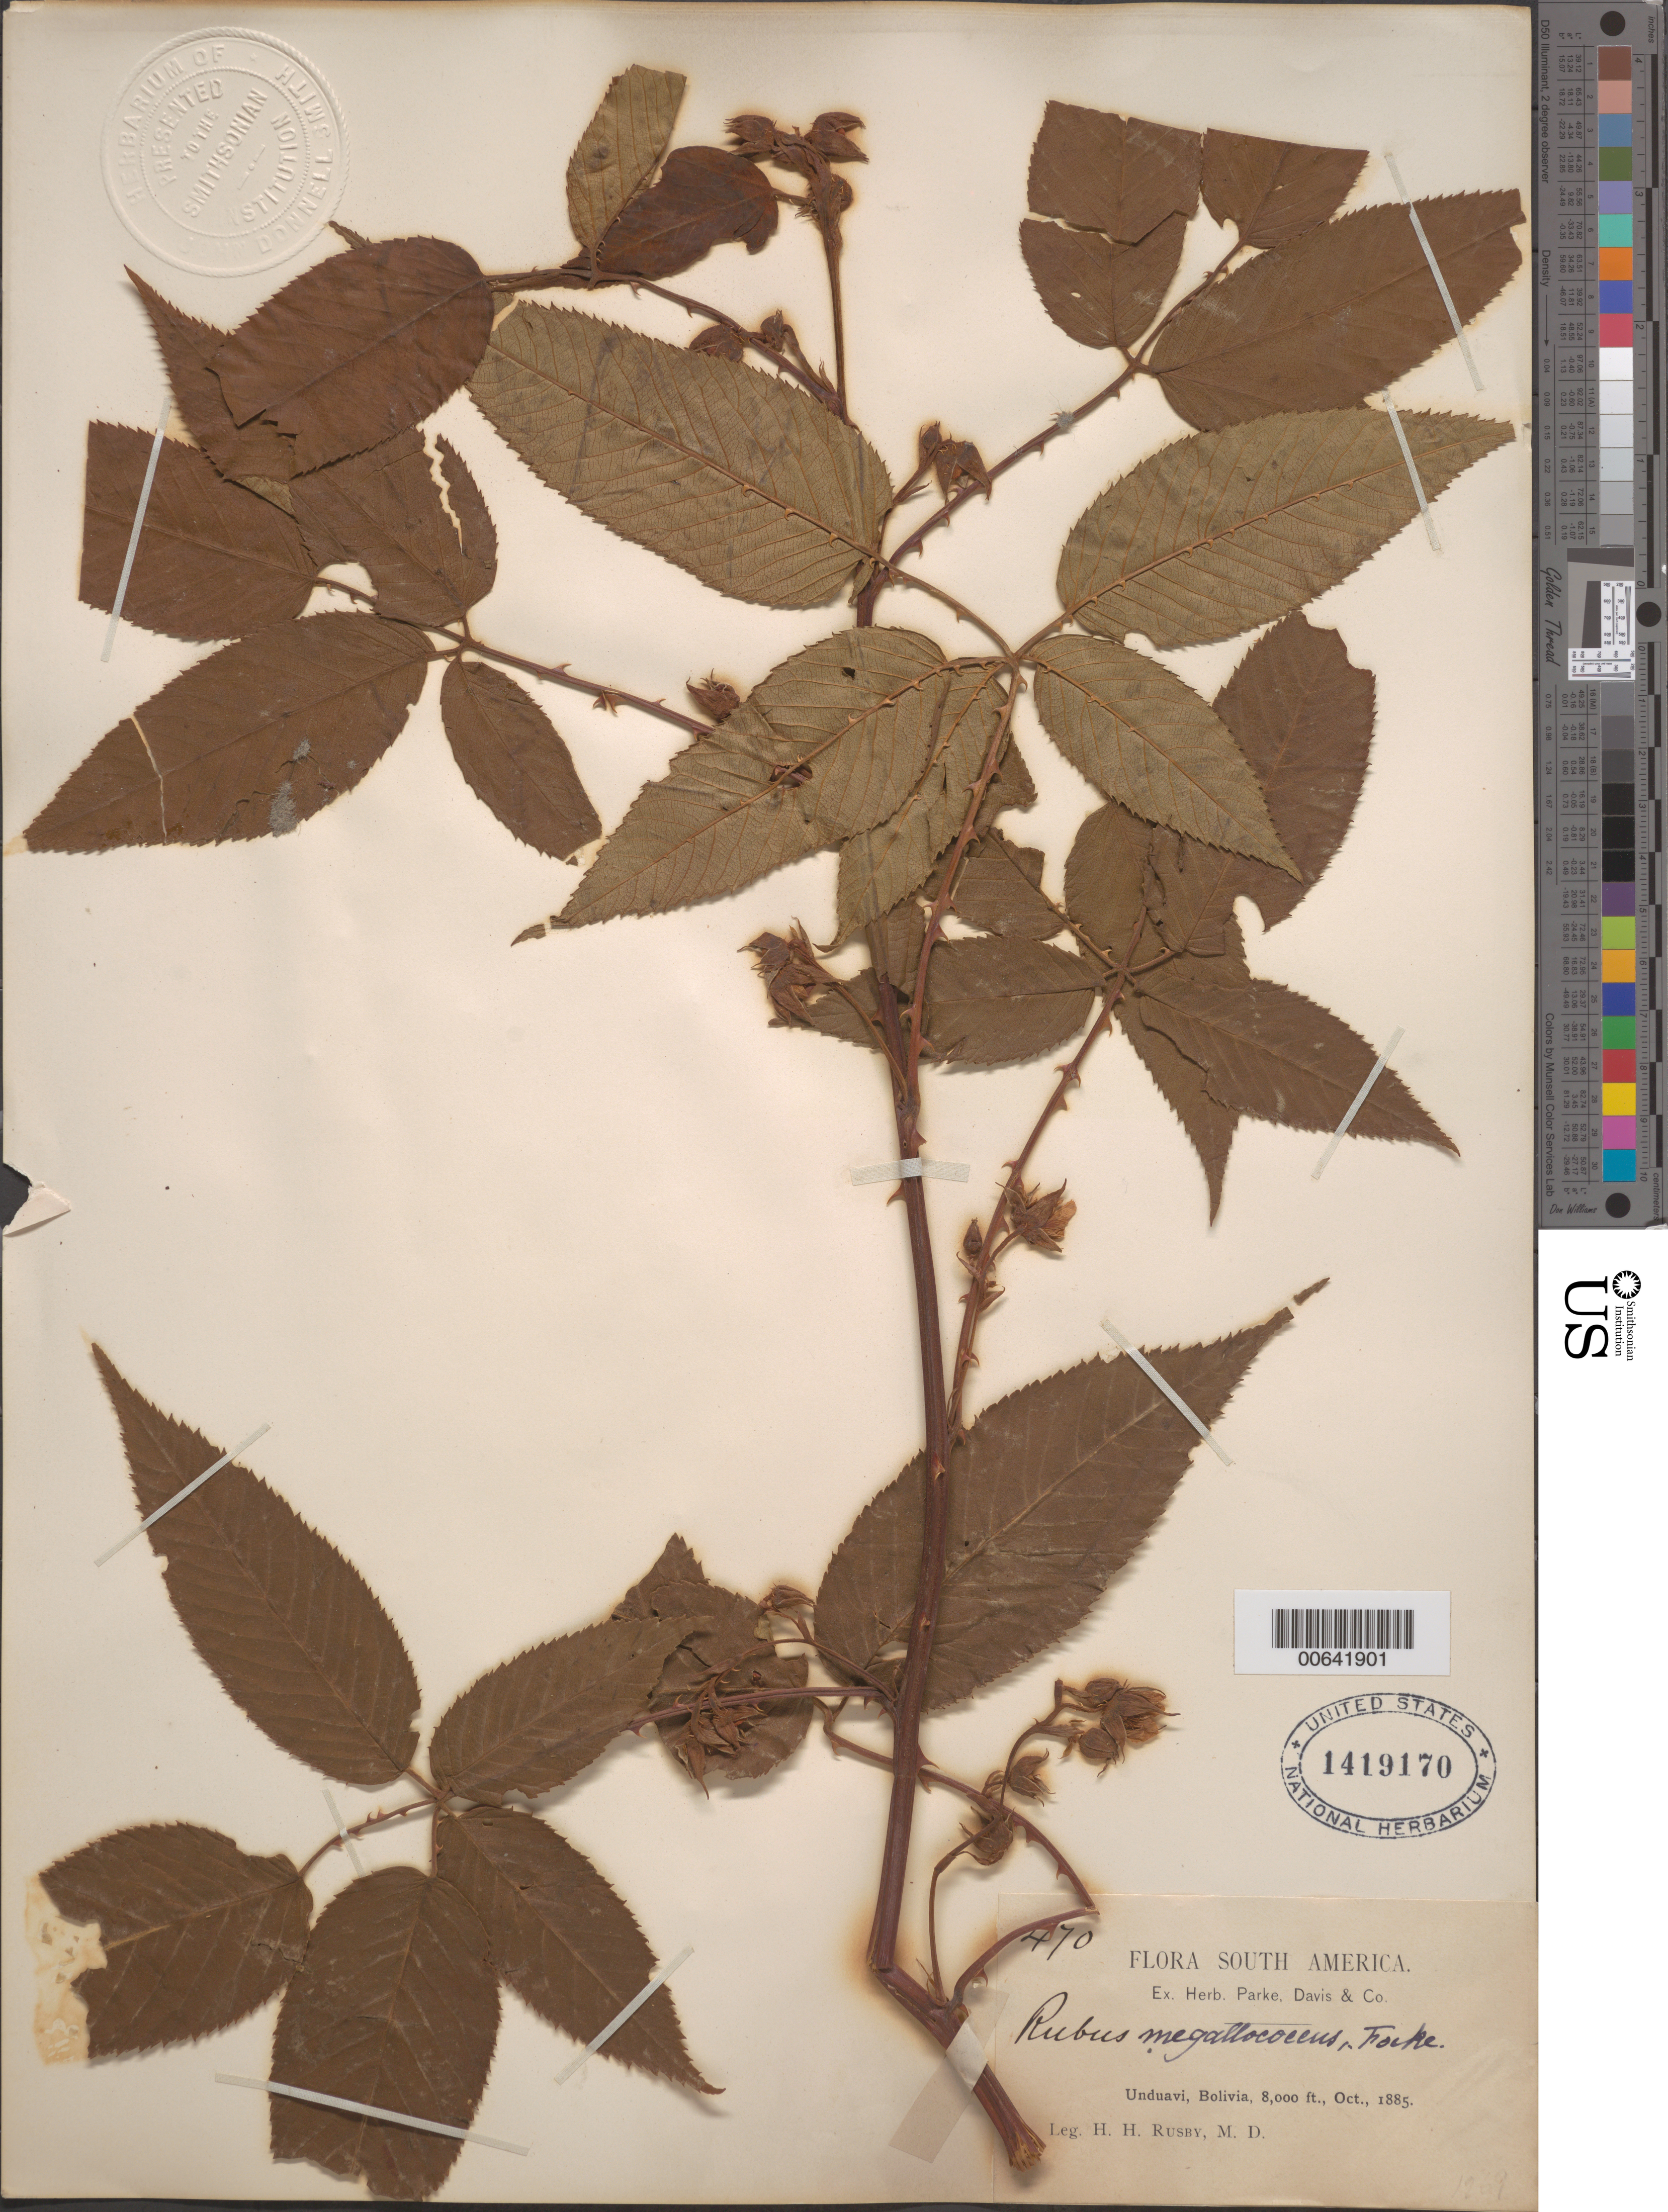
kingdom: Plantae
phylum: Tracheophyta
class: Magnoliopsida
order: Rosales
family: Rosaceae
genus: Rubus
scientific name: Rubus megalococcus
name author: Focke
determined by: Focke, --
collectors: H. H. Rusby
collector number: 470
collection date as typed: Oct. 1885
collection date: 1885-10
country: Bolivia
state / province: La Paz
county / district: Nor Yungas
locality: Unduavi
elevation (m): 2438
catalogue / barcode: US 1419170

## What needs to be done
Give the entries again with "collectors" swapped for "collected by" and everything else unchanged. Leave the pictures out.

## Solution to the exercise
kingdom: Plantae
phylum: Tracheophyta
class: Magnoliopsida
order: Rosales
family: Rosaceae
genus: Rubus
scientific name: Rubus megalococcus
name author: Focke
determined by: Focke, --
collected by: H. H. Rusby
collector number: 470
collection date as typed: Oct. 1885
collection date: 1885-10
country: Bolivia
state / province: La Paz
county / district: Nor Yungas
locality: Unduavi
elevation (m): 2438
catalogue / barcode: US 1419170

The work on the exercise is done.